Ah, it seems that section 9 of the BB SRM didn't make it into the BBB SRM. Either way, just follow the instructions on the angstrom site, there's no difference between BBW and BBB images.

gaaaaaah ... i am not interested in the general philosophy of how to
build angstrom, that's *not* the question on the table. the question
is, which *particular* configuration of angstrom is the one that
matches what is currently shipping on the BBB?

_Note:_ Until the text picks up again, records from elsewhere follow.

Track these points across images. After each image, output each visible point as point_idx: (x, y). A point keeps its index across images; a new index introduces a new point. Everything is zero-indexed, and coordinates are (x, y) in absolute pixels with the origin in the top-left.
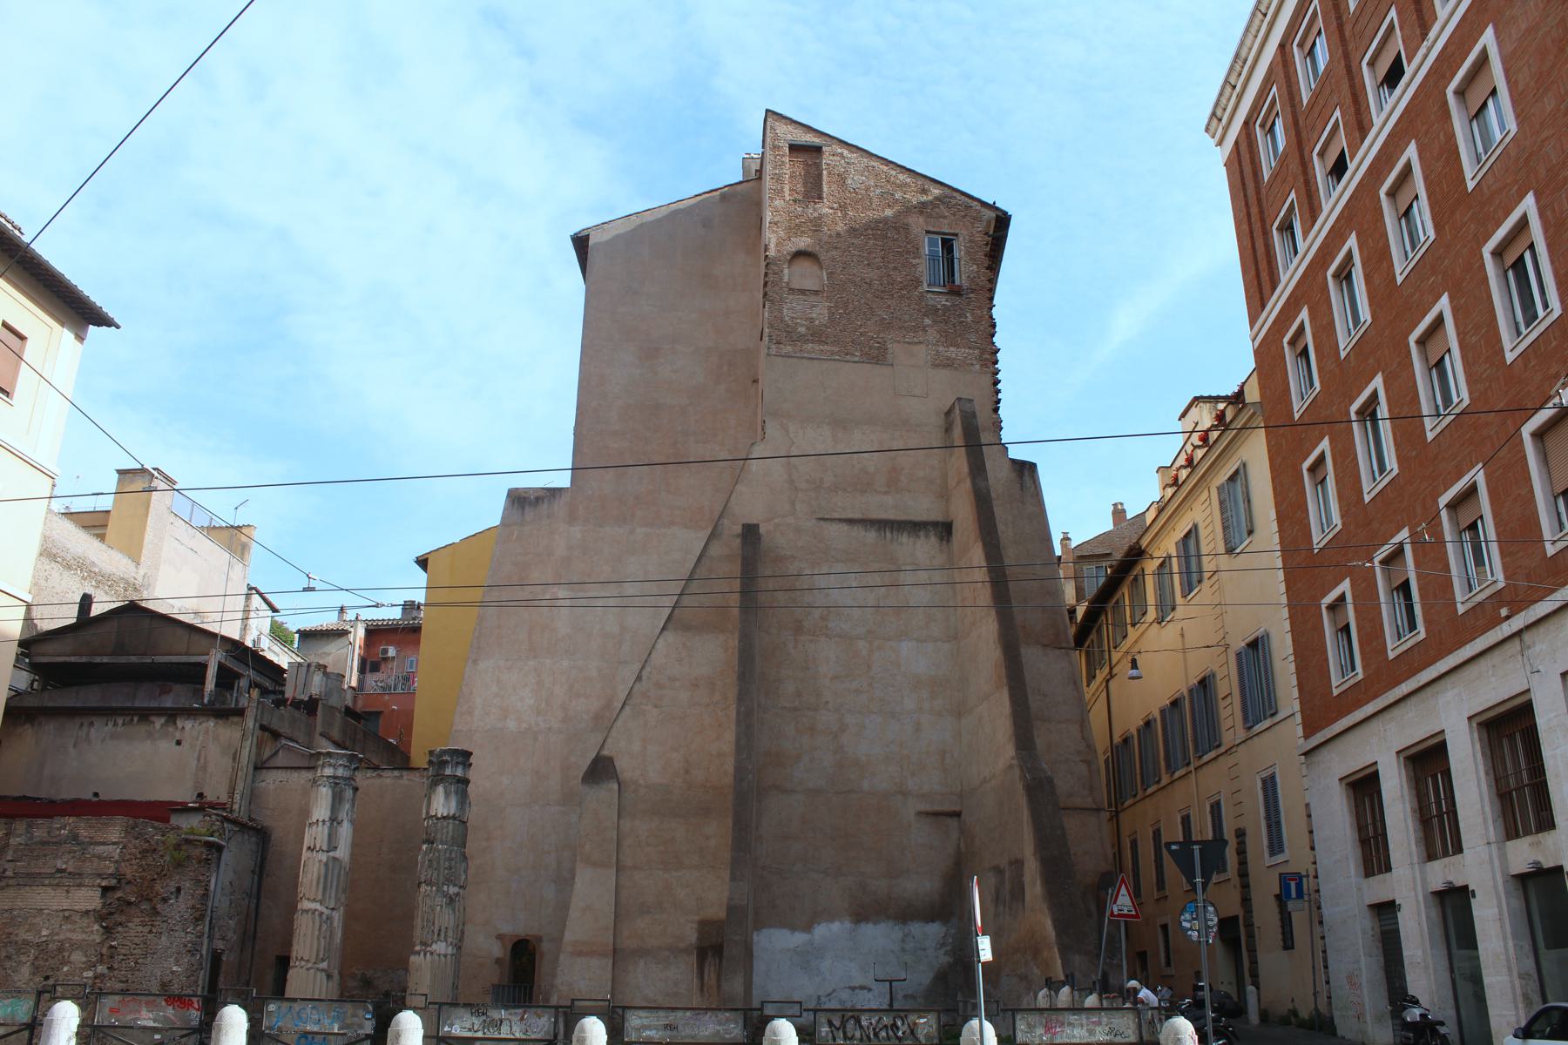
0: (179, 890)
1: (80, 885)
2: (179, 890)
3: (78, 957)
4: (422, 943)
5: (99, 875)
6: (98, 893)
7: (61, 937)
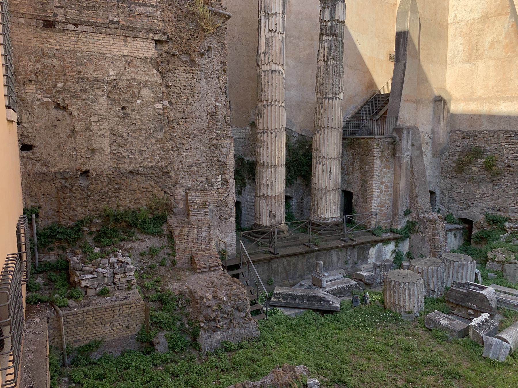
0: (210, 48)
2: (210, 48)
3: (145, 92)
4: (333, 93)
6: (152, 45)
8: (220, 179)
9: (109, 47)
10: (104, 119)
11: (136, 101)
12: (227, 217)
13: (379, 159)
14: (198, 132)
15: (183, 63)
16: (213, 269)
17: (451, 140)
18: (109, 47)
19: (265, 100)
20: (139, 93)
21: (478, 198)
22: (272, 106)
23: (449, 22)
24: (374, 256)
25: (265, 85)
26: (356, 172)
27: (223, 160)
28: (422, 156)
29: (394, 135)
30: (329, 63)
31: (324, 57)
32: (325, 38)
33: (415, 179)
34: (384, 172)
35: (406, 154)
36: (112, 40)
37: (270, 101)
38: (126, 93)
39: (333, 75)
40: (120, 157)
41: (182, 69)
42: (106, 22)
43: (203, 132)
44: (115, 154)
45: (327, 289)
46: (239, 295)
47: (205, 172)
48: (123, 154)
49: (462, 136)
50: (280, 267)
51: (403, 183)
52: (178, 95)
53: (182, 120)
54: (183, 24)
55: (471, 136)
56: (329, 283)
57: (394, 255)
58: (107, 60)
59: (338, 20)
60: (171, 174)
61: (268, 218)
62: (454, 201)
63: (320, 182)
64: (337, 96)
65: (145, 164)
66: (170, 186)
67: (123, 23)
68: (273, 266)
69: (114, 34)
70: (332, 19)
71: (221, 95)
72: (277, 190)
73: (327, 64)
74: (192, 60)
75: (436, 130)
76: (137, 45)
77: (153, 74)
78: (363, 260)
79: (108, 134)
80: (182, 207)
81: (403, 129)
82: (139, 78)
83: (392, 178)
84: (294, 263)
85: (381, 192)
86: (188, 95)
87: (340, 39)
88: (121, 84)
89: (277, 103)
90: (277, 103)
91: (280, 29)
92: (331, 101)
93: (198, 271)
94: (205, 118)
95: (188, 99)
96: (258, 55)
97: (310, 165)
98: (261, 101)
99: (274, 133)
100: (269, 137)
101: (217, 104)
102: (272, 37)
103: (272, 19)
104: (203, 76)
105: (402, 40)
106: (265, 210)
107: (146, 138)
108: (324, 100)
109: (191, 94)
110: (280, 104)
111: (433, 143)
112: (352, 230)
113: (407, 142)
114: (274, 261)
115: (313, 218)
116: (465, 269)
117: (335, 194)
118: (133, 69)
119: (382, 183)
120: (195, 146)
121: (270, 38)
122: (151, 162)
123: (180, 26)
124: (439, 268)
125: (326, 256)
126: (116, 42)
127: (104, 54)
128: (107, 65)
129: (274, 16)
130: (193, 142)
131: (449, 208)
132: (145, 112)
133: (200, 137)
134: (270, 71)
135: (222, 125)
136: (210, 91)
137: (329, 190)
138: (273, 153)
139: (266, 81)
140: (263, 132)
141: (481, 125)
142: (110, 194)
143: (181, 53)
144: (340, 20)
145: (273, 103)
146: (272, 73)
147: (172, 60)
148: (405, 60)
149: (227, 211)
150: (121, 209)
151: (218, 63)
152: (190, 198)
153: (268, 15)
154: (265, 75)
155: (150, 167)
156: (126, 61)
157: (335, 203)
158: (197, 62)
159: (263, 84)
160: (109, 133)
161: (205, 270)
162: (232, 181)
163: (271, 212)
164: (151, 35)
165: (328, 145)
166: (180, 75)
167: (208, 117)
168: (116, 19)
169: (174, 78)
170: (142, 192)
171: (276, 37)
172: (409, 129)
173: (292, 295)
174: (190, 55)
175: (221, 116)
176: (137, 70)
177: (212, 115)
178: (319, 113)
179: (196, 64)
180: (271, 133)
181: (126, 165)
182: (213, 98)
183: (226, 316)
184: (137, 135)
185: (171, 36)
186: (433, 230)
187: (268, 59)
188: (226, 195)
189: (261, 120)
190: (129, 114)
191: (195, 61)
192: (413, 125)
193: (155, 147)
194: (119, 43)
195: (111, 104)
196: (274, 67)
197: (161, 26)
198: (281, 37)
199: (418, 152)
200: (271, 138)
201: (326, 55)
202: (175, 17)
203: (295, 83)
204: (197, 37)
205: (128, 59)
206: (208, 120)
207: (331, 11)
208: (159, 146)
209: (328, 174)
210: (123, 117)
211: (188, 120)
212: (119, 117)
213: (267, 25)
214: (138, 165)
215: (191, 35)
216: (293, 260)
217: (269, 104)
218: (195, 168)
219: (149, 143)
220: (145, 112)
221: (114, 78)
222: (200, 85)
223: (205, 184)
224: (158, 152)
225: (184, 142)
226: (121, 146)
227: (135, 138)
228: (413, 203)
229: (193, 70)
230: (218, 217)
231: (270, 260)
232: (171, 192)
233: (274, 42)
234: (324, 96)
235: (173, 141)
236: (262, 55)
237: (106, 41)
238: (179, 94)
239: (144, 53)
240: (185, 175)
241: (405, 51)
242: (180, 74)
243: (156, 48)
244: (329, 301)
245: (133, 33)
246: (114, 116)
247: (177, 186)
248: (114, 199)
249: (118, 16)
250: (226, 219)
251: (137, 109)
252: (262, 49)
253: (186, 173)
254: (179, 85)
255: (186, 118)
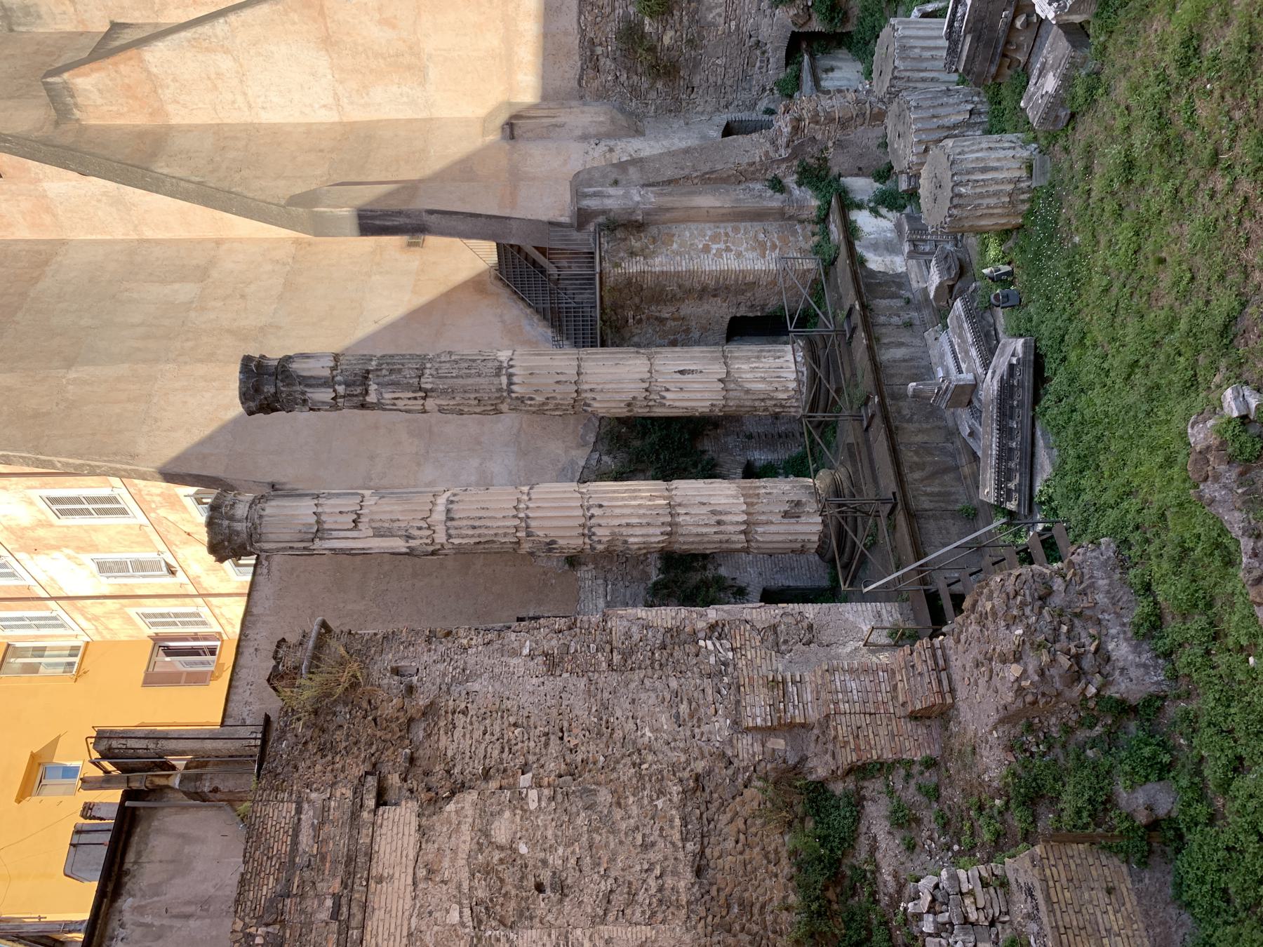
0: (396, 671)
1: (370, 856)
2: (396, 671)
3: (502, 831)
4: (498, 375)
5: (355, 816)
6: (388, 812)
7: (465, 874)
8: (709, 643)
9: (393, 921)
10: (567, 937)
11: (522, 856)
12: (805, 625)
13: (650, 261)
14: (592, 700)
15: (429, 735)
16: (941, 662)
17: (602, 95)
18: (393, 921)
19: (514, 535)
20: (501, 848)
21: (737, 26)
22: (528, 517)
23: (336, 119)
24: (888, 259)
25: (479, 536)
26: (682, 313)
27: (660, 636)
28: (641, 160)
29: (592, 229)
30: (429, 386)
31: (415, 398)
32: (372, 398)
33: (695, 174)
34: (680, 246)
35: (637, 198)
36: (377, 912)
37: (517, 522)
38: (502, 881)
39: (456, 377)
40: (660, 901)
41: (443, 738)
42: (334, 926)
43: (593, 688)
44: (653, 914)
45: (980, 370)
46: (1008, 595)
47: (692, 681)
48: (653, 891)
49: (591, 73)
50: (929, 489)
51: (707, 201)
52: (507, 749)
53: (566, 739)
54: (339, 735)
55: (592, 52)
56: (964, 366)
57: (883, 211)
58: (424, 928)
59: (333, 369)
60: (700, 770)
61: (803, 519)
62: (746, 77)
63: (706, 395)
64: (505, 364)
65: (677, 837)
66: (730, 772)
67: (336, 886)
68: (927, 505)
69: (364, 907)
70: (328, 383)
71: (506, 641)
72: (732, 501)
73: (432, 390)
74: (424, 714)
75: (578, 132)
76: (388, 851)
77: (456, 812)
78: (900, 285)
79: (606, 931)
80: (782, 742)
81: (579, 209)
82: (466, 847)
83: (693, 226)
84: (916, 453)
85: (728, 250)
86: (506, 724)
87: (374, 363)
88: (481, 894)
89: (522, 506)
90: (522, 506)
91: (351, 504)
92: (515, 379)
93: (949, 701)
94: (559, 682)
95: (515, 725)
96: (411, 553)
97: (668, 421)
98: (518, 543)
99: (595, 511)
100: (602, 522)
101: (526, 651)
102: (372, 520)
103: (329, 522)
104: (461, 688)
105: (377, 222)
106: (782, 529)
107: (613, 831)
108: (513, 395)
109: (502, 717)
110: (525, 497)
111: (609, 136)
112: (825, 314)
113: (609, 196)
114: (913, 505)
115: (797, 409)
116: (913, 42)
117: (737, 358)
118: (446, 863)
119: (706, 249)
120: (628, 707)
121: (374, 525)
122: (672, 821)
123: (344, 744)
124: (913, 103)
125: (892, 376)
126: (383, 904)
127: (410, 935)
128: (436, 928)
129: (323, 518)
130: (619, 713)
131: (764, 90)
132: (549, 833)
133: (606, 695)
134: (449, 524)
135: (576, 639)
136: (496, 670)
137: (728, 372)
138: (641, 512)
139: (470, 532)
140: (590, 537)
141: (566, 33)
142: (755, 928)
143: (407, 742)
144: (332, 364)
145: (522, 515)
146: (452, 519)
147: (423, 763)
148: (420, 212)
149: (788, 625)
150: (792, 899)
151: (429, 650)
152: (759, 720)
153: (320, 532)
154: (459, 536)
155: (685, 823)
156: (427, 879)
157: (758, 357)
158: (427, 701)
159: (477, 540)
160: (601, 927)
161: (945, 683)
162: (713, 613)
163: (786, 515)
164: (365, 815)
165: (620, 382)
166: (460, 743)
167: (558, 673)
168: (329, 903)
169: (467, 760)
170: (747, 845)
171: (372, 513)
172: (578, 194)
173: (1000, 458)
174: (411, 720)
175: (554, 642)
176: (448, 852)
177: (553, 664)
178: (544, 404)
179: (432, 703)
180: (592, 516)
181: (682, 884)
182: (514, 661)
183: (1064, 628)
184: (604, 855)
185: (366, 767)
186: (817, 123)
187: (420, 528)
188: (748, 627)
189: (561, 542)
190: (554, 873)
191: (426, 707)
192: (568, 187)
193: (635, 810)
194: (383, 897)
195: (531, 918)
196: (439, 516)
197: (344, 790)
198: (370, 501)
199: (632, 170)
200: (602, 516)
201: (411, 395)
202: (324, 756)
203: (475, 462)
204: (369, 702)
205: (422, 873)
206: (565, 675)
207: (307, 385)
208: (631, 799)
209: (687, 378)
210: (562, 889)
211: (566, 724)
212: (561, 901)
213: (342, 534)
214: (681, 855)
215: (365, 718)
216: (908, 457)
217: (523, 524)
218: (684, 708)
219: (623, 826)
220: (549, 833)
221: (467, 912)
222: (481, 695)
223: (721, 681)
224: (646, 802)
225: (618, 734)
226: (632, 895)
227: (612, 860)
228: (753, 173)
229: (446, 712)
230: (806, 648)
231: (912, 516)
232: (746, 769)
233: (384, 517)
234: (505, 394)
235: (618, 762)
236: (413, 543)
237: (380, 929)
238: (503, 748)
239: (407, 833)
240: (702, 734)
241: (400, 213)
242: (455, 744)
243: (396, 804)
244: (1011, 366)
245: (361, 860)
246: (560, 912)
247: (729, 753)
248: (769, 918)
249: (320, 897)
250: (810, 627)
251: (542, 855)
252: (399, 545)
253: (697, 730)
254: (483, 746)
255: (562, 731)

  i've spent some time setting up a nice, convenient OE build
environment on my dev host, where i have numerous layers i've checked
out, and tarballs i've stashed in a local mirror and so on, so it's
incredibly easy for me to do a build if i have the following
information:

* the contents of the bblayers.conf file
* the MACHINE setting in local.conf
* the name of the image to "bitbake"

  that's it, that's all i need. so does that information exist that
will let me reproduce what's on a shipping BBB or doesn't it? it's a
simple question.

rday

this is a truly pointless discussion.

rday

The one I linked above. There is only one configuration of angstrom per release and the above matches the release that ships with the bones.

Hello.

I followed those instructions and, although I had selected the yocto 2013 release, I ended up with the component files in the deploy/ directory but as rootfs and ubi files, not card images.

The information yesterday about the emmc-prepare.sh and other scripts has helped informationaly, I think I’ll be able to build a sd card image today using those steps, but at this point it seems like a multi step process after following the angstrom build steps.

Chris

actually, that's what i would have expected ... the primary purpose
of OE/yocto is to build the fundamental images or objects, not so much
to create the final bootable SD card image based on them, since some
people might not want an SD card, they might be, say, trying to
populate a TFTP or NFS server with those images.